Depuis 2002, la Cour de cassation affine sa jurisprudence en matière de clause de non concurrence insérée à un contrat de travail. Elle a notamment fait de la contrepartie financière une condition de validité de la clause, à condition que cette contrepartie ne soit pas dérisoire. Elle vient d'apporter deux précisions importantes concernant d'une part, la date de versement de cette indemnité de non concurrence, et d'autre part son mode de calcul (Soc. 7 mars 2007).

Liminairement, il faut rappeler que le montant de la contrepartie financière doit être fonction de l'importance de l'atteinte portée à la liberté de travailler du salarié, et donc fonction tant de la durée de l'interdiction, que des activités visées et de son champ géographique.
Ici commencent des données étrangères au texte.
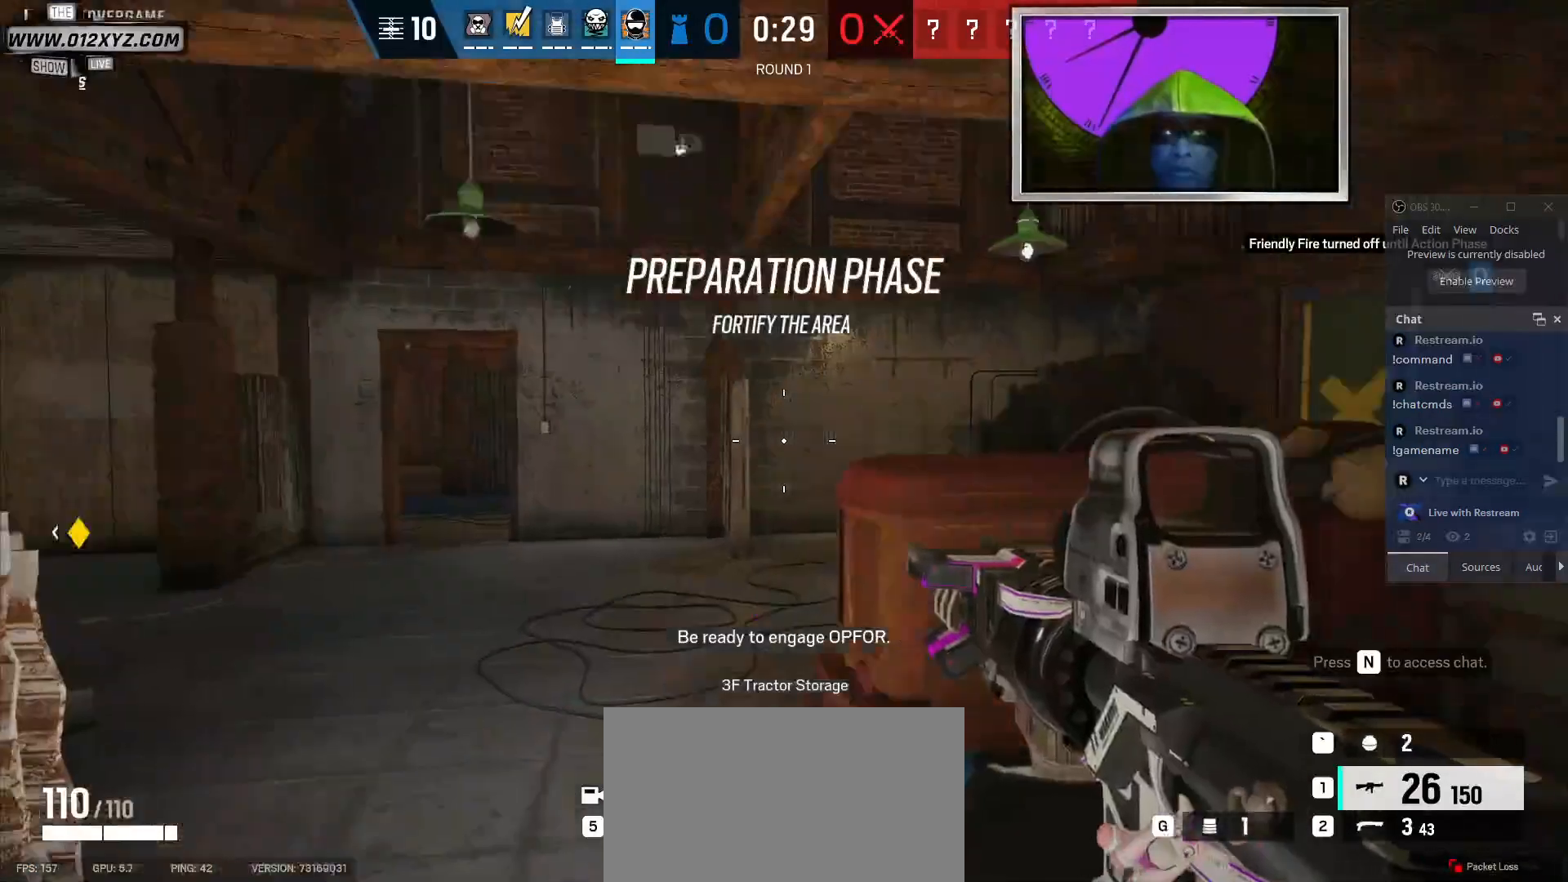
Gameplay with keyboard and mouse; each line is a JSON object with the keys and mouse buttons held at the frame after it. "events" lists presses ("down") and releases ("up") of "1", "2", "3", "4", "5", "a", "alt", "b", "c", "ctrl", "d", "e", "f", "g", "q", "r", "s", "shift", "space", "t", "tab", "v", "w", "x", "z", "mouse_left", "mouse_wheel", "mouse_right", "mouse_mb4" and "mouse_mb5" between this image and that frame as [ms after this image, input, new state], when the widget could be followed in between. "mouse_left", "mouse_wheel", "mouse_right", "mouse_mb4", "mouse_mb5" = the "left", "wheel", "right", "mb4", "mb5" buttons of the "mouse" list. No other keys are recorded. "wheel" means that the mouse wheel is clicked or scrolled. Not read: mouse_move.
{"keys": [], "mouse": [], "events": [[67, "a", "down"], [333, "a", "up"]]}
Une fois déterminée, cette indemnité doit consister soit en un montant forfaitaire, soit en un pourcentage du salaire, à condition pour ce dernier cas de préciser le salaire de référence (par exemple, moyenne des 12 derniers mois). A cet égard, le premier intérêt de l'arrêt du 7 mars 2007 rendu par la Cour de cassation est de rappeler que la contrepartie financière ne saurait être fonction de la seule durée d'exécution du contrat de travail. A défaut de quoi, et en dépit d'une durée de contrat faible, l'entreprise obtiendrait une indemnité de non concurrence tout aussi faible malgré une durée de non concurrence importante.
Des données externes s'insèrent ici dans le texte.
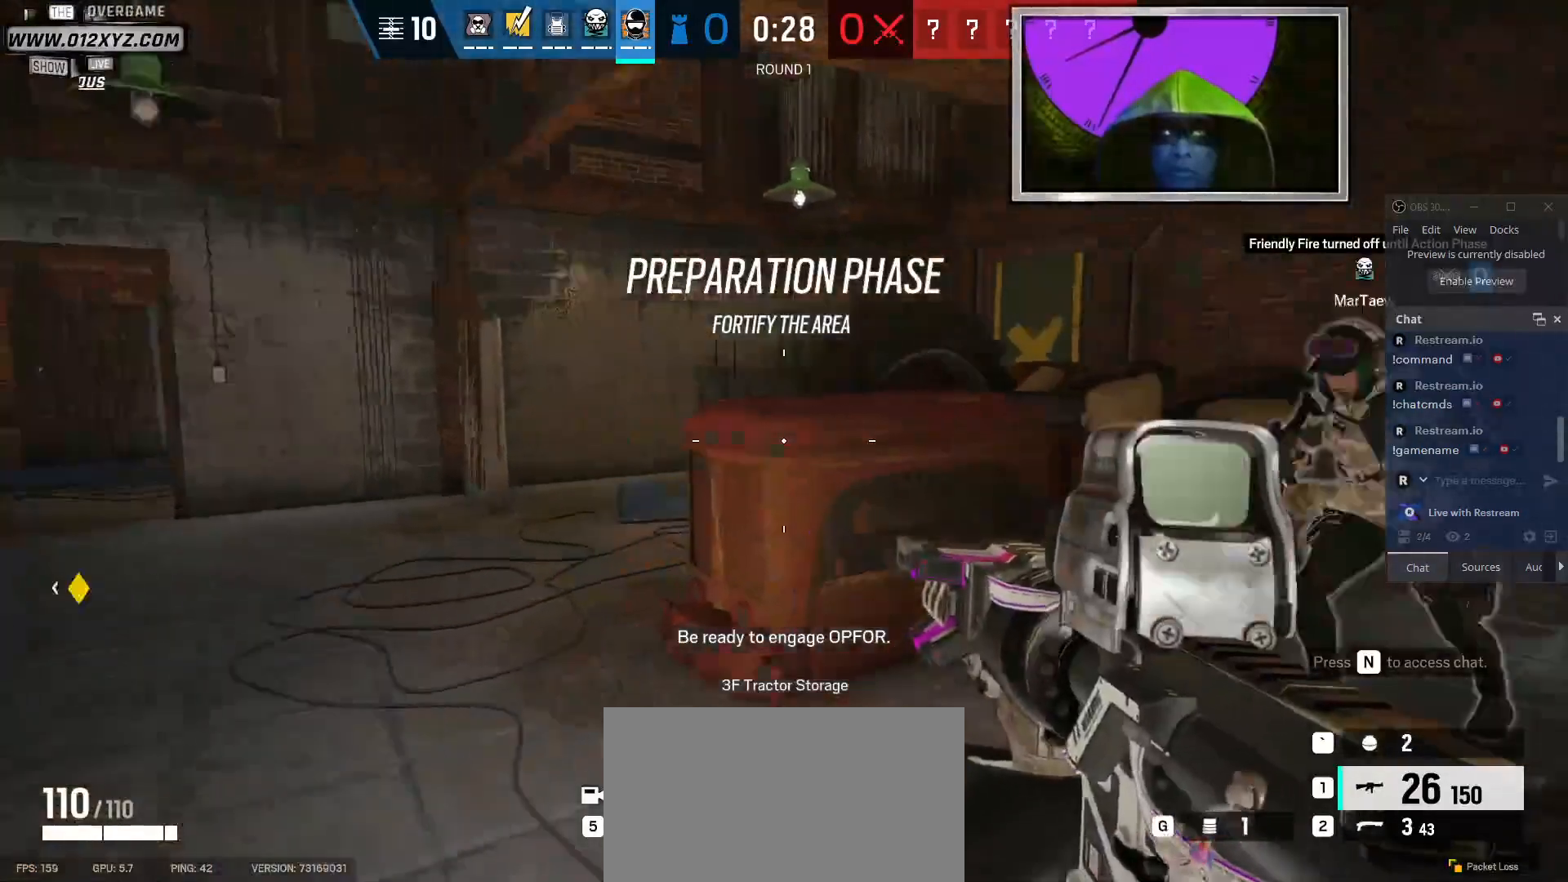
{"keys": ["a"], "mouse": [], "events": [[233, "a", "down"]]}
S'agissant du paiement, il est dorénavant acquis que l'indemnité de non concurrence doit être versée quel que soit le mode de rupture du contrat, qu'il s'agisse d'une démission du salarié, d'un licenciement pour faute grave ou inaptitude physique..., sauf bien sûr pour l'employeur à renoncer au bénéfice de la clause de non concurrence lors de la rupture. Aussi, dès cessation du contrat, l'entreprise doit régler l'indemnité sans que le salarié n'ait besoin de prouver un quelconque préjudice, ce qui signifie que le paiement intervient même en présence d'un salarié qui a retrouvé un emploi immédiatement (et en ayant bien sûr respecté le champ d'application de la clause). Mais qu'en est-il des modalités de paiement autorisées ? En premier lieu, la contrepartie financière peut être réglée en totalité dès la fin du contrat (excepté le cas où la convention collective l'interdit), mais il n'est par contre pas possible de la verser en totalité à l'issue du délai de non concurrence (Soc. 2 mars 2005). En second lieu, ce qui constitue la pratique la plus répandue, le versement est périodique (mensuel voir trimestriel). Et enfin, il était jusque là admis que l'indemnité de non concurrence puisse être versée par anticipation, c'est à dire au cours de l'exécution du contrat sous la forme d'une majoration mensuelle de salaire identifiée comme tel dans le bulletin de paie. Par sa décision du 7 mars 2007, la Cour de cassation met un terme à cette pratique en affirmant que le paiement de la contrepartie financière de la clause de non concurrence ne peut pas intervenir avant la rupture du contrat.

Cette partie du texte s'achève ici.